A las 06:00 horas no quedaba nadie en la caseta municipal de Adamuz, iluminada anoche por las luces azules parpadeantes de las emergencias. Salen ambulancias —y algún coche fúnebre—. Entran vehículos de familiares en busca de sus desaparecidos, a los que ninguna autoridad se ha atrevido aún a poner cifra. El Hogar del Pensionista ha sido habilitado para atenderlos después de que pillasen el coche en Huelva tras enterarse de que sus allegados iban en el Alvia 2384. Los reciben agentes de las Fuerzas y Cuerpos de Seguridad, voluntarios de Cruz Roja y varios equipos de psicólogos. Un onubense, que prefiere de momento conservar el anonimato, dice que cuatro de sus familiares tenían que haber llegado a Huelva esta noche. Denuncia que ni tan siquiera le han dicho en qué vagones iban.
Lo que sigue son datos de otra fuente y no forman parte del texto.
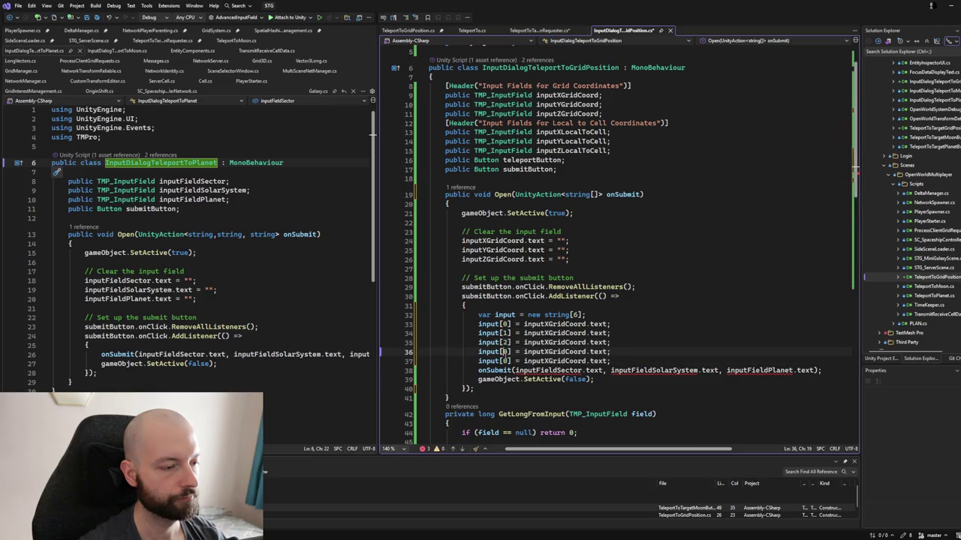
{"action": "key", "text": "Down"}
{"action": "key", "text": "BackSpace"}
{"action": "type", "text": "4"}
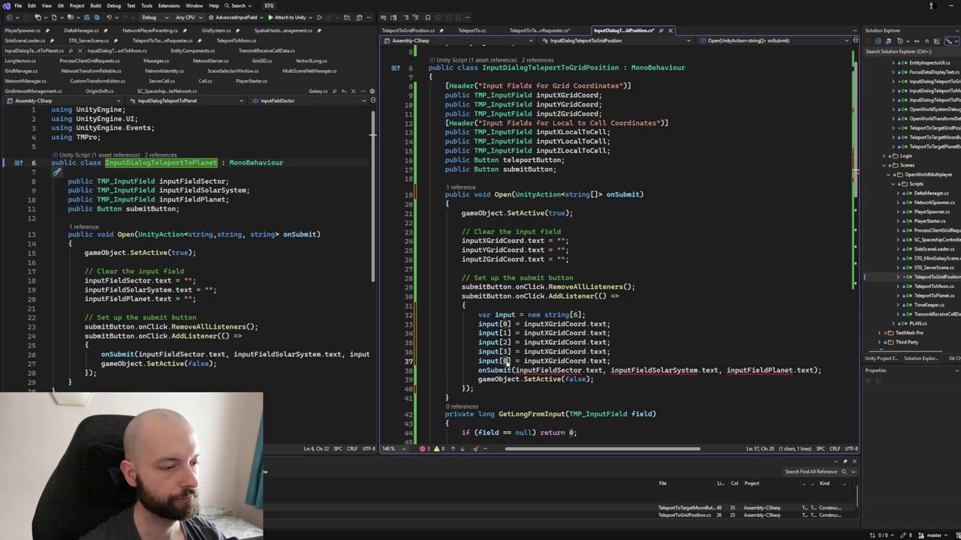
{"action": "key", "text": "ctrl+z"}
{"action": "key", "text": "ctrl+d"}
{"action": "key", "text": "BackSpace"}
{"action": "type", "text": "4"}
{"action": "key", "text": "Up"}
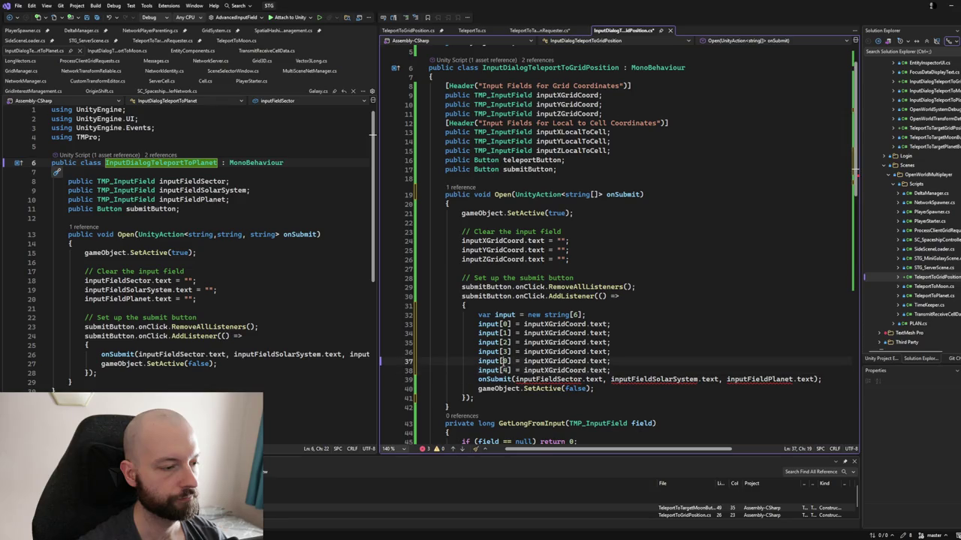
{"action": "key", "text": "shift+Right"}
{"action": "type", "text": "4"}
{"action": "key", "text": "Down"}
{"action": "key", "text": "BackSpace"}
{"action": "type", "text": "5"}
El panorama que pinta el jefe de los Bomberos de Córdoba, Paco Carmona, no invita al optimismo. Se han rescatado a personas con cortes o contusiones, pero también con fracturas abiertas o amputaciones. Los primeros tres vagones del Alvia —el del maquinista, de 28 años, fallecido y dos con 53 personas a bordo— han caído por un talud de cuatro metros, que son un amasijo con todo tipo de obstáculos para llegar a las víctimas. La Unidad Militar de Emergencias (UME) que se ha trasladado esta noche con 15 vehículos con diverso material de rescate e iluminación trabajan a contrarreloj.
Los efectivos desplegados en la zona advertían que cuando amaneciera se conocería realmente la magnitud de la tragedia.